So yes, the Cybermen are making a triumphant return, as is John Simm's Master, who I did not recognize until he tore off his face mask at the end of the episode. Am I a sucker? Yes, yes I am. I loved Mr. Razor. He was a delightful character. And while there was really not much point in the whole thing, I did still love the reveal. John Simm's nutty Master is probably best in small doses anyway. The small dose we received has promise - he seems intent on corrupting Missy, and she seems...not entirely averse to being corrupted. I can't wait to find out what happens when she has to decide between the Master on one shoulder, and the Doctor on the other.
My review of the next episode: The Doctor Falls.
And now for a bit of speculation.
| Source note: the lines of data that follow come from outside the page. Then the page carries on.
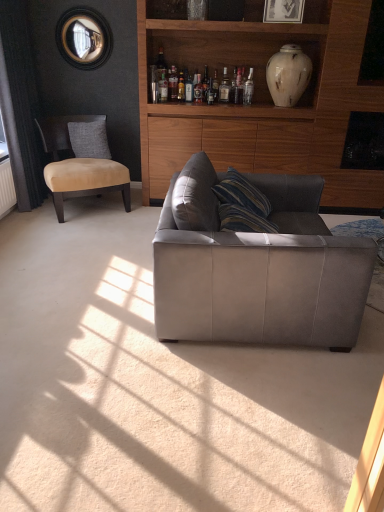
Question: From a real-world perspective, is clear glass bottle at upper center, placed as the first bottle when sorted from right to left, positioned above or below translucent glass bottle at upper center, which appears as the 2th bottle when viewed from the left?

Choices:
 (A) below
 (B) above

Answer: (A)

Question: Visually, is clear glass bottle at upper center, placed as the first bottle when sorted from right to left, positioned to the left or to the right of translucent glass bottle at upper center, which appears as the 2th bottle when viewed from the left?

Choices:
 (A) left
 (B) right

Answer: (B)

Question: Which is farther from the clear glass bottle at upper center, placed as the first bottle when sorted from right to left?

Choices:
 (A) white marble vase at upper right
 (B) translucent glass bottle at upper center, the second bottle positioned from the right
 (C) clear glass bottle at upper center, placed as the 1th bottle when sorted from left to right
 (D) translucent glass bottle at upper center, which is the third bottle from right to left
 (E) gray fabric pillow at left

Answer: (E)

Question: Considering the real-world distances, which object is closest to the suede gray couch at center?

Choices:
 (A) wooden cabinet at upper center
 (B) clear glass bottle at upper center, placed as the 1th bottle when sorted from left to right
 (C) translucent glass bottle at upper center, which appears as the 2th bottle when viewed from the left
 (D) translucent glass bottle at upper center, which is the third bottle from right to left
 (E) gray fabric pillow at left

Answer: (A)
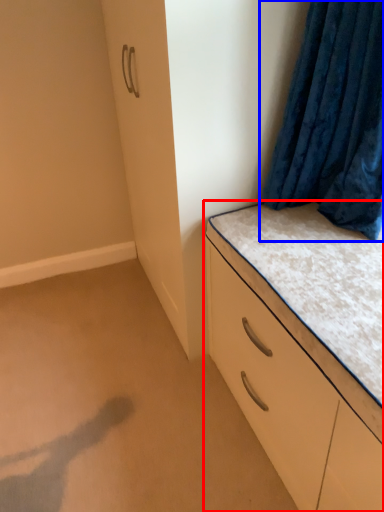
Question: Which object appears closest to the camera in this image, chest of drawers (highlighted by a red box) or curtain (highlighted by a blue box)?

Choices:
 (A) chest of drawers
 (B) curtain

Answer: (A)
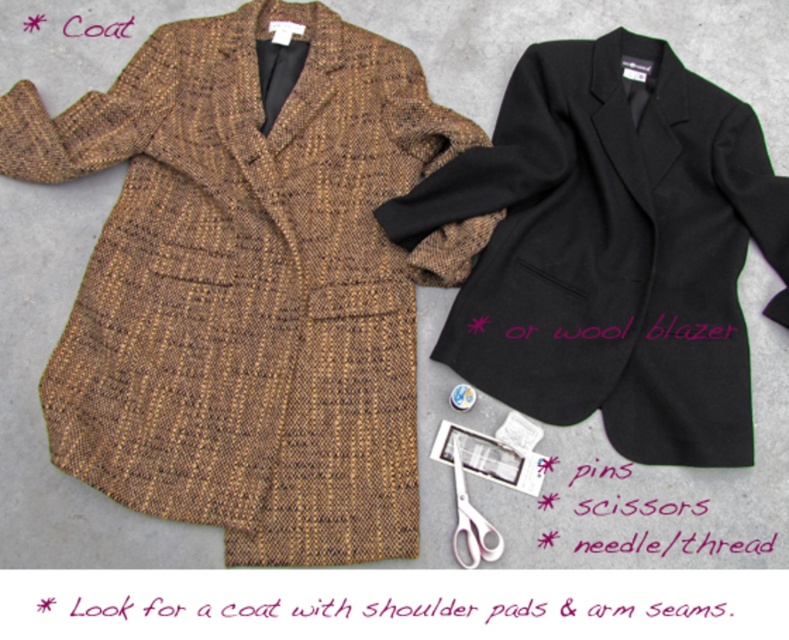
Does black wool blazer at upper right appear on the right side of pink plastic scissors at lower center?

Yes, black wool blazer at upper right is to the right of pink plastic scissors at lower center.

Is the position of black wool blazer at upper right less distant than that of pink plastic scissors at lower center?

Yes, black wool blazer at upper right is in front of pink plastic scissors at lower center.

Does point (442, 192) come closer to viewer compared to point (458, 525)?

No, it is behind (458, 525).

You are a GUI agent. You are given a task and a screenshot of the screen. Output one action in this format:
    pyautogui.click(x=<x>, y=<y>)
    Task: Click on the black wool blazer at upper right
    This screenshot has width=789, height=640.
    Given the screenshot: What is the action you would take?
    pyautogui.click(x=612, y=248)

Is brown tweed coat at upper left to the right of black wool blazer at upper right from the viewer's perspective?

No, brown tweed coat at upper left is not to the right of black wool blazer at upper right.

Who is shorter, brown tweed coat at upper left or black wool blazer at upper right?

black wool blazer at upper right

Which is in front, point (230, 477) or point (597, 326)?

Point (230, 477)

Find the location of a particular element. brown tweed coat at upper left is located at coordinates (249, 284).

Can you confirm if brown tweed coat at upper left is bigger than pink plastic scissors at lower center?

Yes.

Can you confirm if brown tweed coat at upper left is shorter than pink plastic scissors at lower center?

In fact, brown tweed coat at upper left may be taller than pink plastic scissors at lower center.

Is point (152, 397) behind point (457, 465)?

This episode, like the best cliffhangers, leaves us with a number of dilemmas which seem utterly insoluble. For one thing, there's Bill as a Cyberman. I can't see Moffat doing another Danny Pink ending, especially for a main companion, but there doesn't really seem to be any way to bring Bill back (if, indeed, that Cyberman is Bill).
Missy and the Master? Despite her usual act, I think Missy has started to care. And that means she's about to come in conflict with her younger self. I could easily see that leading to her shooting him, or vice versa (gee - what if they shot each other at once?!) and then we'll see a regeneration. Or possibly, something paradoxical will happen, which will somehow spin everything back to the beginning of the story, with Bill safe, the Master's memory conveniently wiped of all that happened, and Missy having redeemed herself. Could the Doctor regenerate and then be paradoxed back into himself? Could totally see Moffat have the Doctor regenerate into Stephen Fry and then undo it.
Sorry, that's all a bit silly. Speaking of regeneration, though, I'm buying the theory that next week's episode will end with something mortally wounding the Doctor, who must then, for some reason, hold off regenerating for the entirety of the Christmas special (as, I think, happens in one particular Classic Who regeneration story). We're pretty sure, at this point, that Pearl Mackie won't be in the special, so who knows who will be acting as his companion. Will we get a multi-Doctor story? Or will there be an interim companion to shrive the Doctor's soul? (a la Wilfred Mott, or Handles).
I don't know, but after a lackluster middle of the season, I'm finally curious, again, to see what happens next.